September 05, 2012

Charlotte's Web, or the Riddle of the Major Parties

One must not engage in "false equivalence" between the conventions of the two major parties; I have been preemptively warned off such a course by the growling arbiter of all things ethical, Paul Krugman of the New York Times.  The Democrats are good people, the Republicans are evil.

Yet how can one call the party of the White Christians evil?  It seems like a contradiction in terms.  I think what works better (and this gets us past made-for-controversy Manichean dualities such as those indulged in by Krugman) is to look at it this way: the Democrats are the party of Human Perfectibility; the Republicans are the party of Humans After the Fall.  Democrats, in their official outlook, tend to see humans as inchoate saints who just need the support and help of society to become fully realized.  This is an Enlightenment ideal.  On the other hand, the GOP sees the "help and support of society" as the main problem; it tends to produce a nation of dependent, lazy, handout-chasing slackers.

In reality, neuroscience and anthropology (basic biology, for that matter) would not support either of these views of Homo sapiens (although it might be closer to the Republican view).  Human beings are animals which, in very recent times historically speaking, have organized themselves into complex civilizations with interdependent functions.  What we are learning now is that this is not actually a "human" way to live at all.  It's just that the human life span is so short in terms of the epochal transformations of civilization that we have no individual frame of reference by which to judge whether this manner of living is "normal."  There are all kinds of signs that it is not, such as population overshoot, destruction of the natural habitat (i.e., Earth), global warming, oil shortages, alienation of the populace from one another, the threat of nuclear annihilation, and gross worldwide obesity in all the "modern" civilizations. 

Thus producing the "Age of Anxiety" as the chief characteristic of modern life in an advanced culture.
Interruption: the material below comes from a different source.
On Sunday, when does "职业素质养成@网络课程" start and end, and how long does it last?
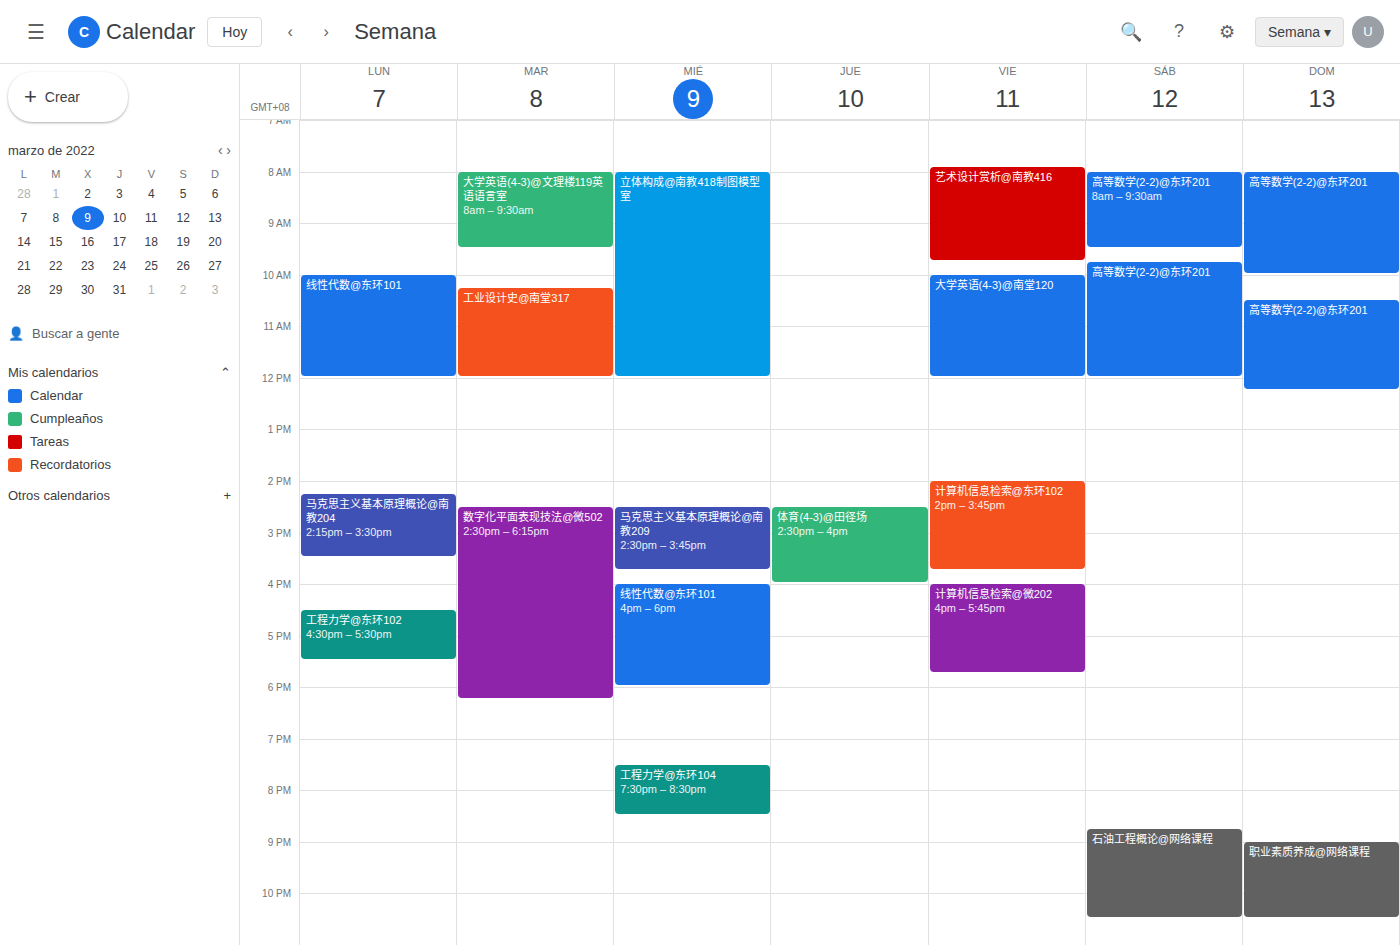
9:00 PM to 10:30 PM, 1 hour 30 minutes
The Democrats and Republicans do not deal with such issues in their platforms or in their speeches.  That is because these two political behemoths are fully vested in the continuation of a top-down, bureaucratic Big Government as the solution to everything, continuing an approach based on the "organic society" in which the very basic things (food and energy) are produced by a tiny sliver of the overall population, while the rest of humanity engages in some "specialty" that earns money through which to participate in the "consumer economy."  As I say, we've gotten so used to this that we can't see that human beings have any alternatives, and none is ever offered from the dais of either the Donkeys or Elephants.
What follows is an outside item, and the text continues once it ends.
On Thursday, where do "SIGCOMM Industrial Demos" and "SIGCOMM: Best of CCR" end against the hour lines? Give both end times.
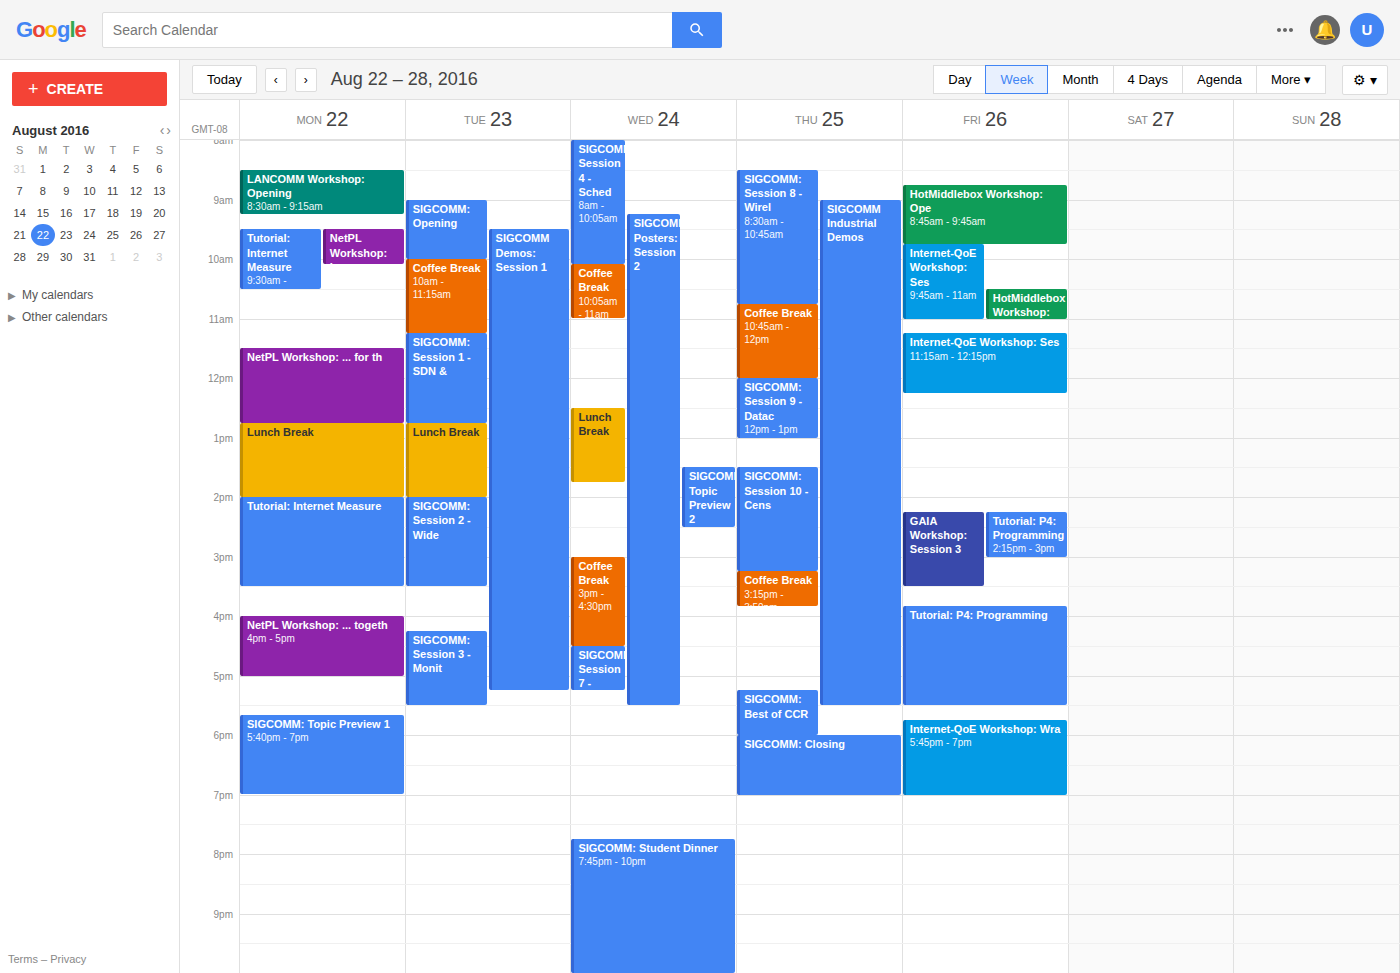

Thus, the two major parties simply engage in fables, literally "fabulous" tales of rags to riches that recount one period of historic dominance (post-World War II to about 1973, when the first oil shock hit) which happens to coincide with the cultural memory of most of the old pols still running the machinery of the Big Two.  This is an instance of the Parallax of Nostalgia (trademark forever pending).  The speeches of Ann Romney, Paul Ryan, Mitt Romney, Julian Castro and Michelle Obama all fit into this matrix.  I have no doubt that Barack will not disappoint.  I get the sense that the speechwriters are all using some proprietary software called SpeechMaker 2.0 which tells them exactly where to put the tearful pause when talking about the sacrifices of Mom, just before mentioning that the speaker was the first in the family to go to college, just before casually dropping that the college in question was Harvard.  It all seems like some strange hybrid between Dancing With The Stars and a Chautauqua Revival tent.  The production values are all from Reality TV, and the "scoring" by the panel (Chris Matthews, Rachel Maddow, et al.) are all based on the quality of the "performance."

Granted, the speeches need to be performances to get anybody to watch these things; but the curmudgeonly question that remains for me is, what does any of this have to do with anything? How does it address any of those urgent questions listed up above?  And one other thing: if we're really honest, hasn't the fantasy of the "American Dream" had as much to do with producing that string of nightmares as any other cultural force in history?  What the GOP and the Dems want is more of the same, only on steroids, as the U.S.A. throws open its doors of opportunity to the world at large and becomes the Cesspool of Last Resort.